Your task
Leaving out the images, transcribe every record below exactly.

Material shown
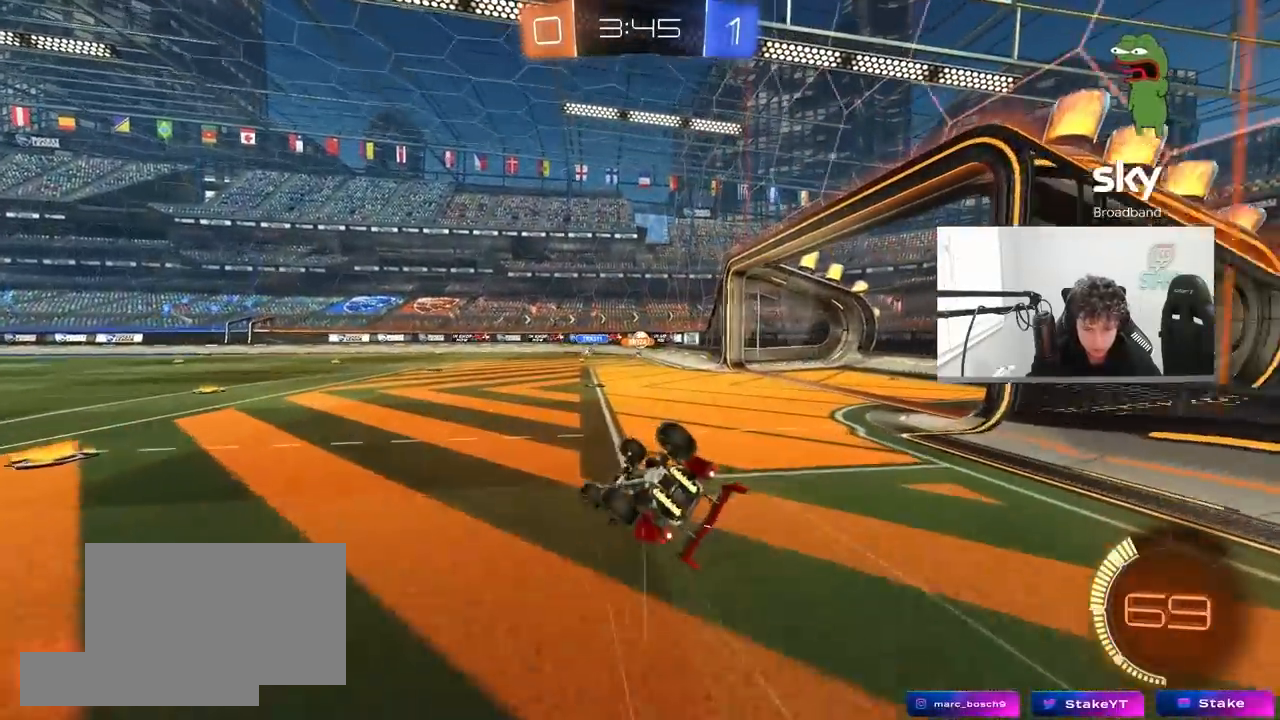
{"keys": [], "mouse": [], "mouse_move": "still", "events": [[183, "s", "down"], [467, "d", "up"], [467, "s", "up"], [467, "shift", "up"]]}
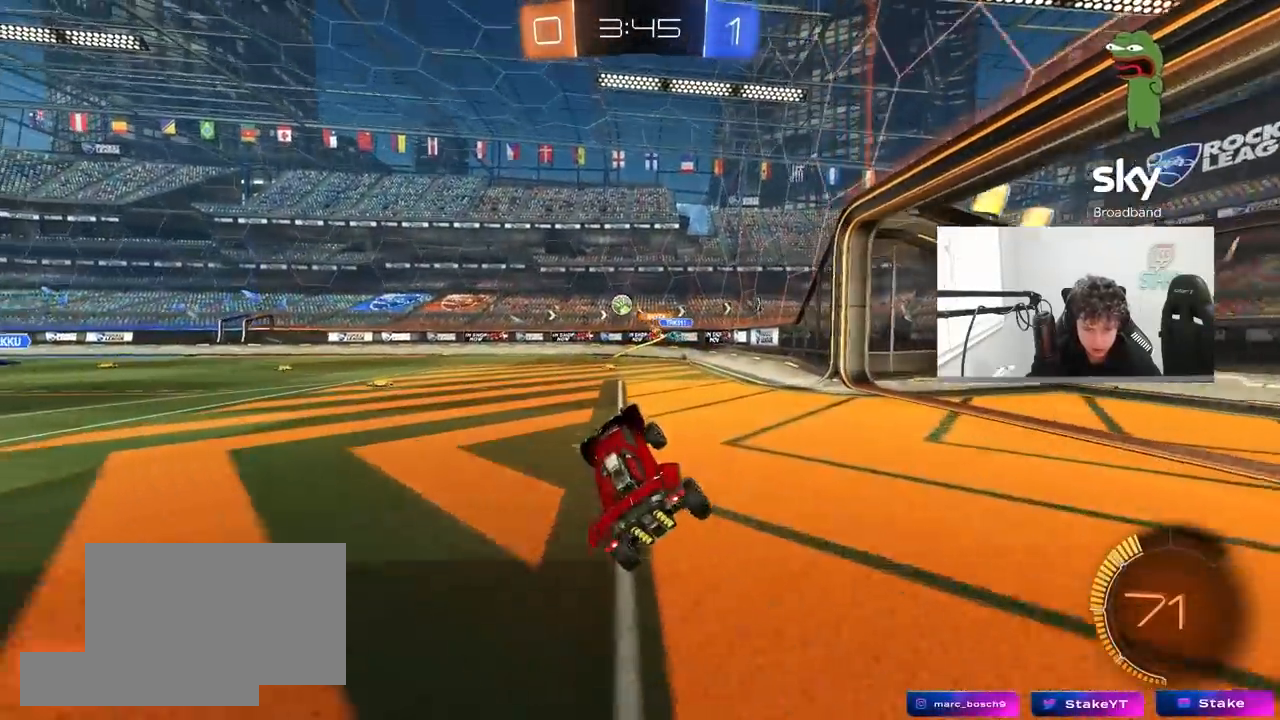
{"keys": ["d", "w"], "mouse": [], "mouse_move": "still", "events": [[100, "w", "down"], [150, "a", "down"], [333, "a", "up"], [383, "d", "down"]]}
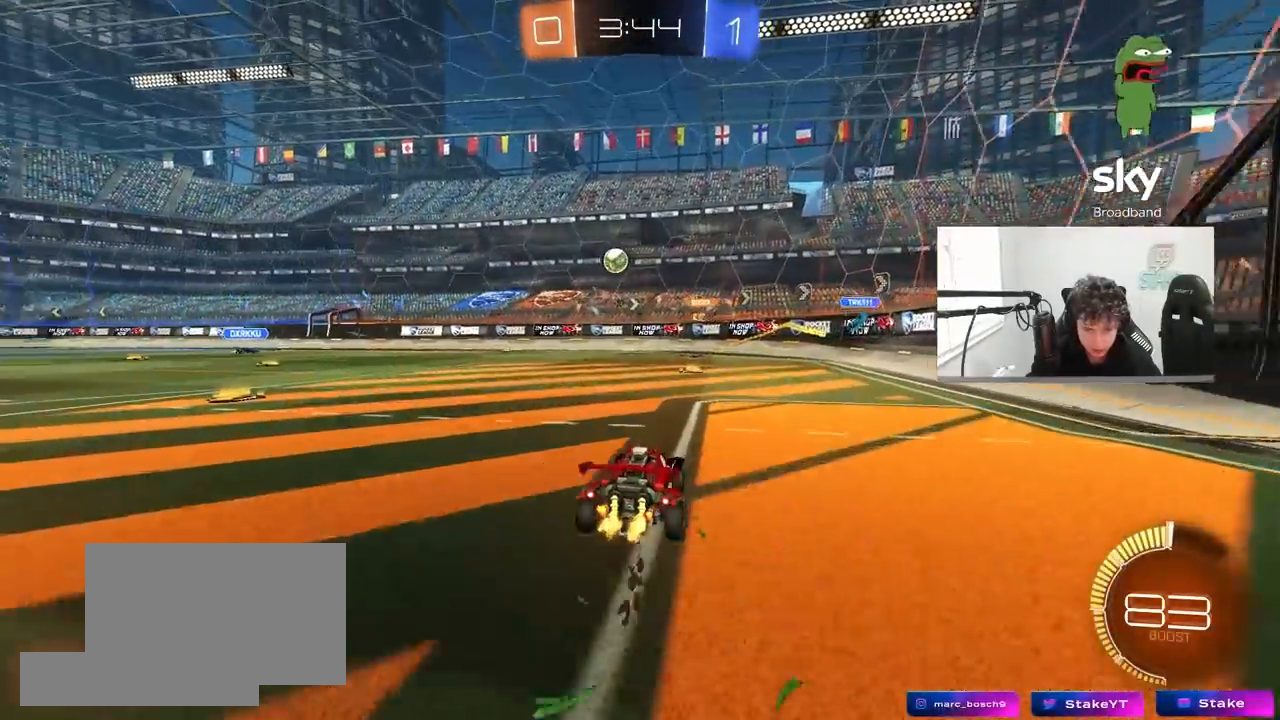
{"keys": ["w"], "mouse": [], "mouse_move": "still", "events": [[33, "d", "up"], [83, "a", "down"], [317, "a", "up"]]}
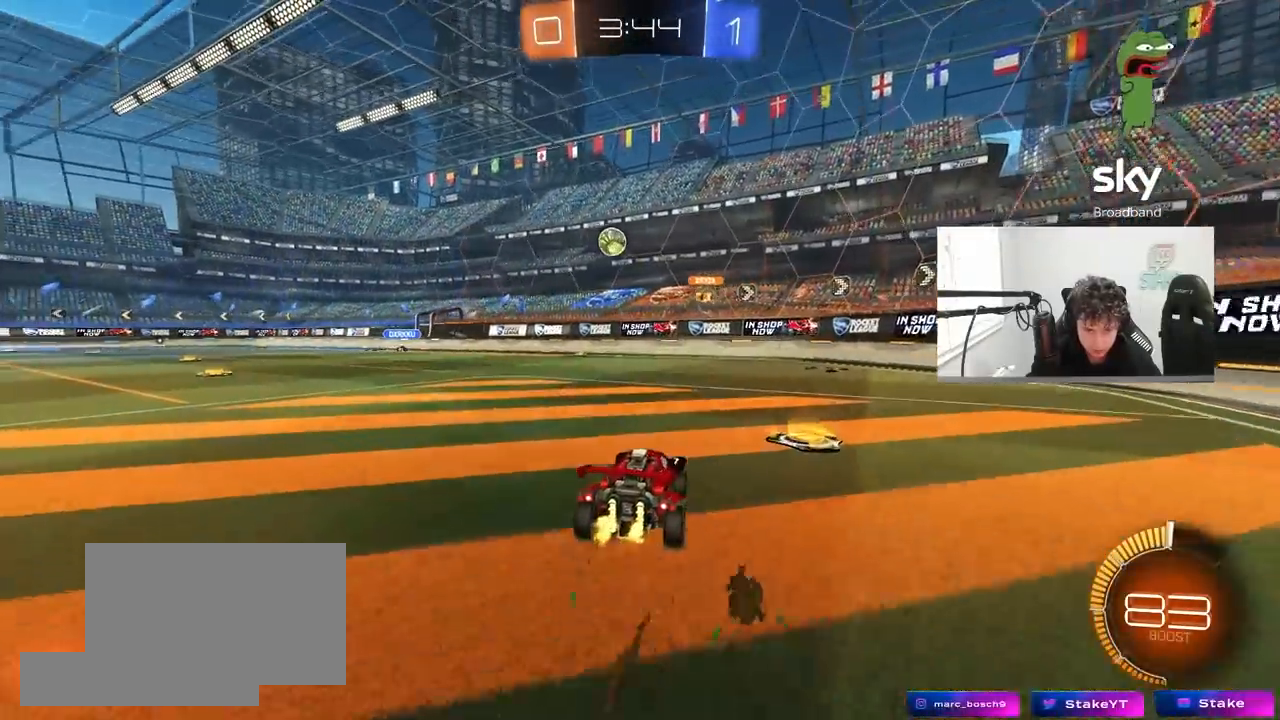
{"keys": ["a", "w"], "mouse": [], "mouse_move": "still", "events": [[83, "a", "down"]]}
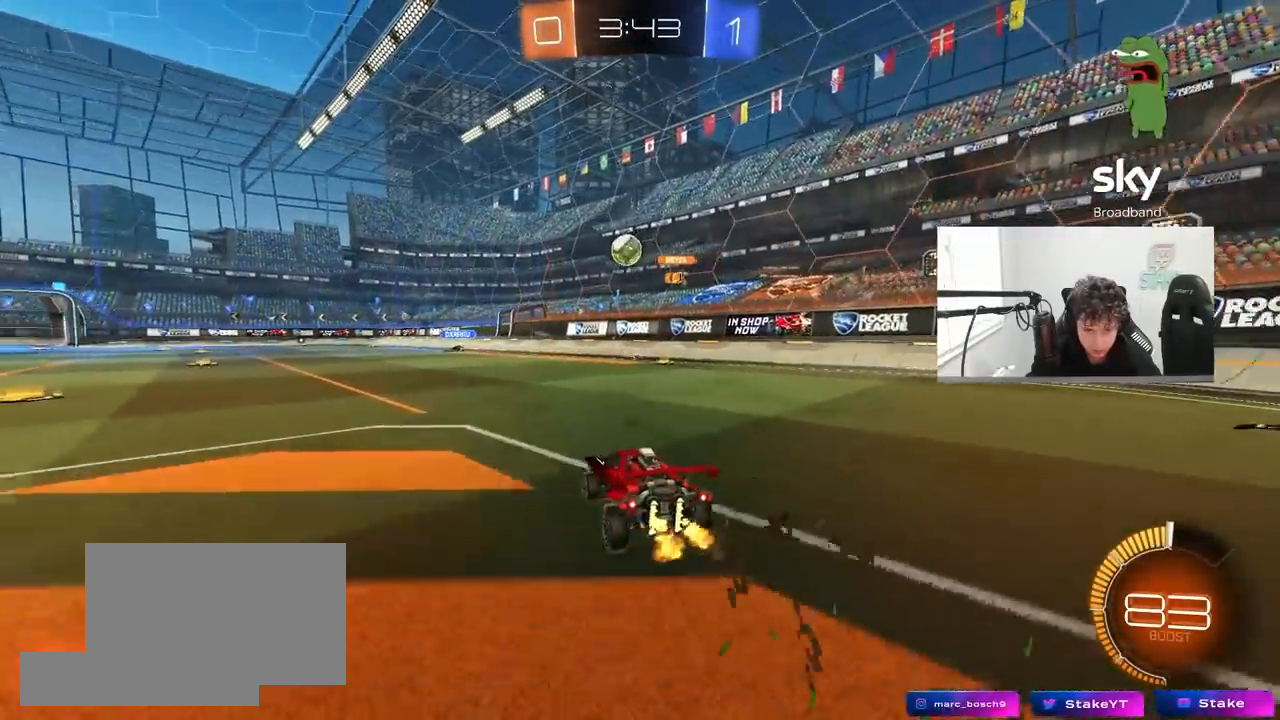
{"keys": ["s"], "mouse": [], "mouse_move": "still", "events": [[100, "a", "up"], [100, "mouse_right", "down"], [133, "mouse_right", "up"], [150, "d", "down"], [250, "w", "up"], [300, "d", "up"], [483, "s", "down"]]}
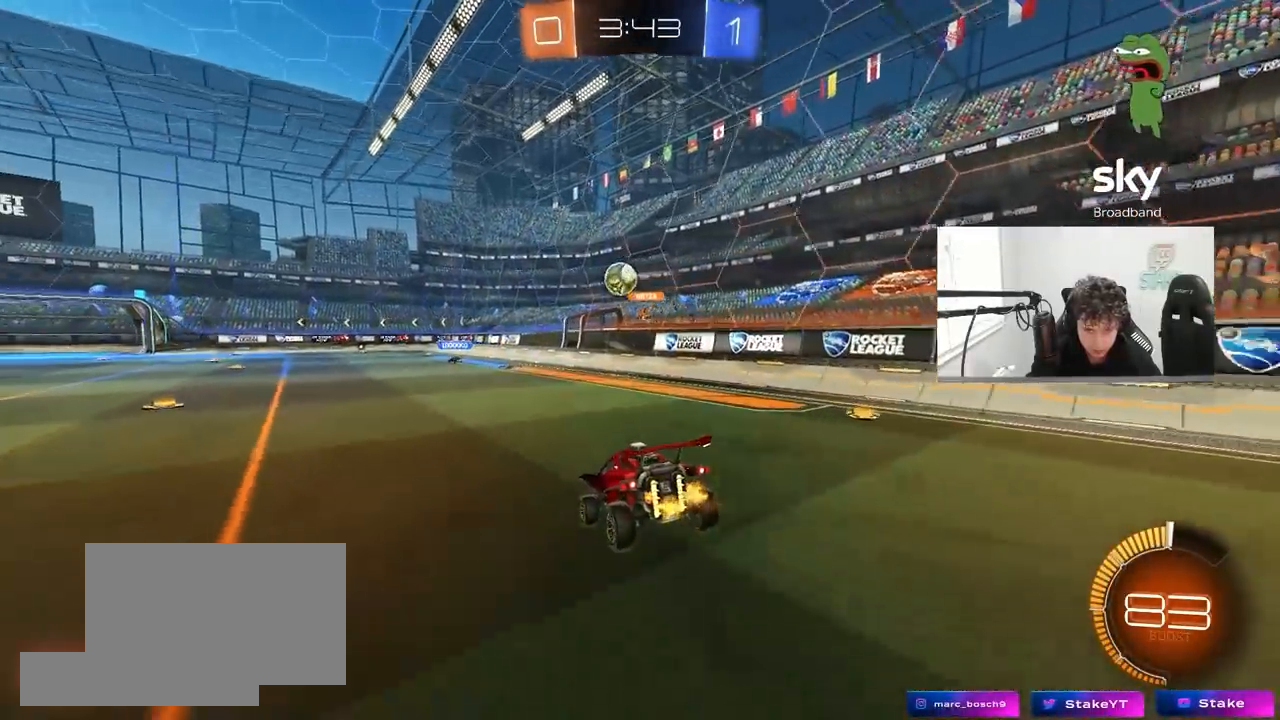
{"keys": ["w"], "mouse": [], "mouse_move": "still", "events": [[33, "a", "down"], [167, "d", "down"], [217, "a", "up"], [217, "s", "up"], [317, "d", "up"], [450, "w", "down"]]}
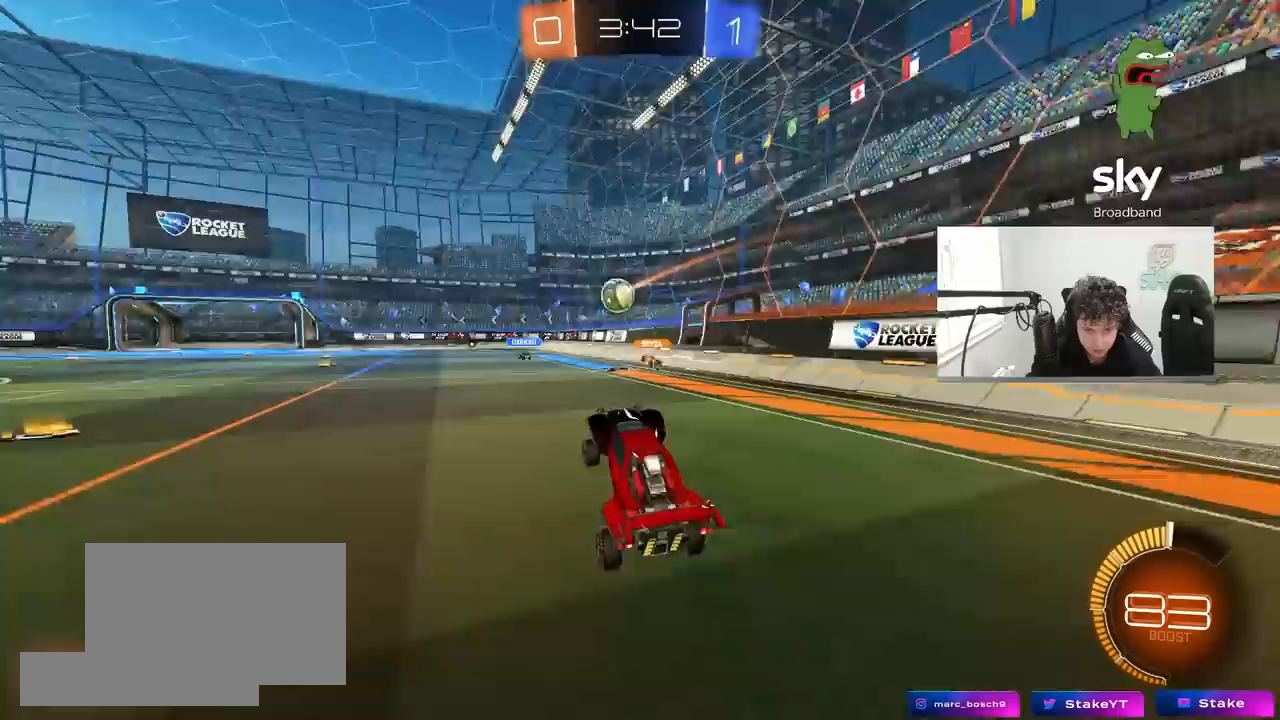
{"keys": ["a", "s"], "mouse": [], "mouse_move": "still", "events": [[133, "mouse_right", "down"], [233, "a", "down"], [283, "mouse_right", "up"], [333, "a", "up"], [367, "w", "up"], [467, "a", "down"], [467, "s", "down"]]}
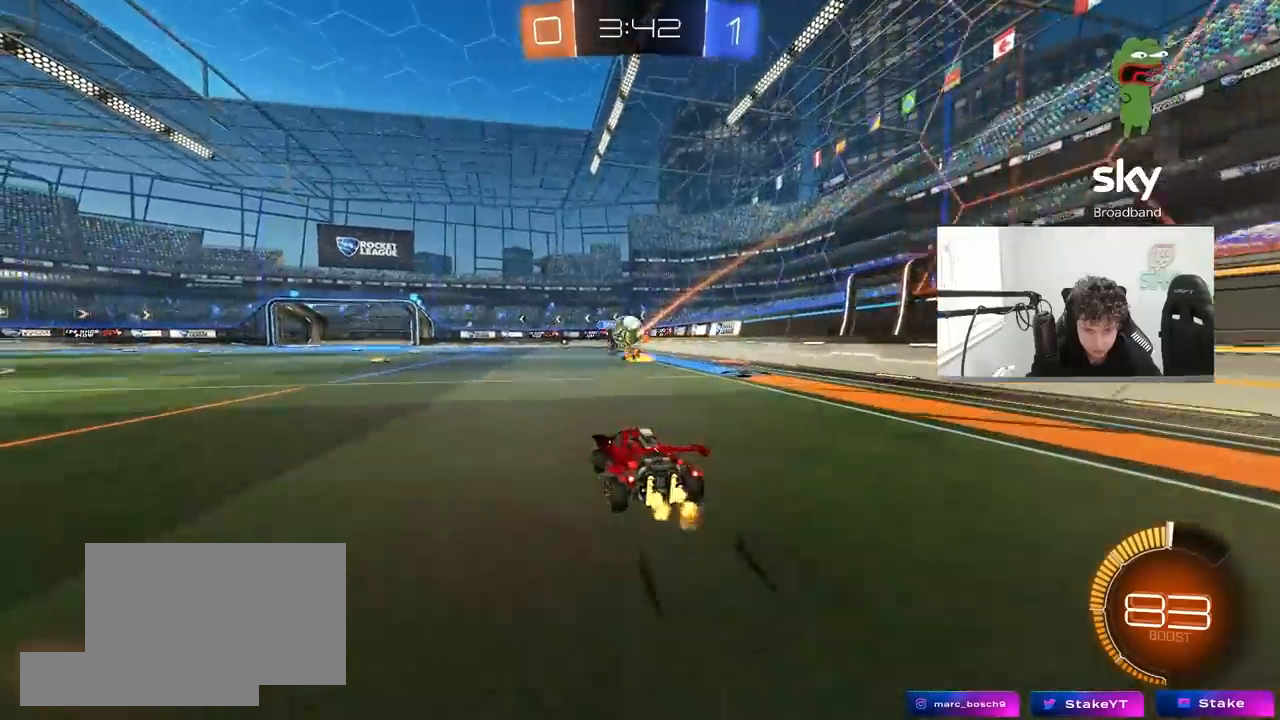
{"keys": ["a", "s"], "mouse": [], "mouse_move": "still", "events": [[67, "s", "up"], [150, "s", "down"]]}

Solution for this exercise
{"keys": [], "mouse": [], "mouse_move": "still", "events": [[183, "s", "down"], [467, "d", "up"], [467, "s", "up"], [467, "shift", "up"]]}
{"keys": ["d", "w"], "mouse": [], "mouse_move": "still", "events": [[100, "w", "down"], [150, "a", "down"], [333, "a", "up"], [383, "d", "down"]]}
{"keys": ["w"], "mouse": [], "mouse_move": "still", "events": [[33, "d", "up"], [83, "a", "down"], [317, "a", "up"]]}
{"keys": ["a", "w"], "mouse": [], "mouse_move": "still", "events": [[83, "a", "down"]]}
{"keys": ["s"], "mouse": [], "mouse_move": "still", "events": [[100, "a", "up"], [100, "mouse_right", "down"], [133, "mouse_right", "up"], [150, "d", "down"], [250, "w", "up"], [300, "d", "up"], [483, "s", "down"]]}
{"keys": ["w"], "mouse": [], "mouse_move": "still", "events": [[33, "a", "down"], [167, "d", "down"], [217, "a", "up"], [217, "s", "up"], [317, "d", "up"], [450, "w", "down"]]}
{"keys": ["a", "s"], "mouse": [], "mouse_move": "still", "events": [[133, "mouse_right", "down"], [233, "a", "down"], [283, "mouse_right", "up"], [333, "a", "up"], [367, "w", "up"], [467, "a", "down"], [467, "s", "down"]]}
{"keys": ["a", "s"], "mouse": [], "mouse_move": "still", "events": [[67, "s", "up"], [150, "s", "down"]]}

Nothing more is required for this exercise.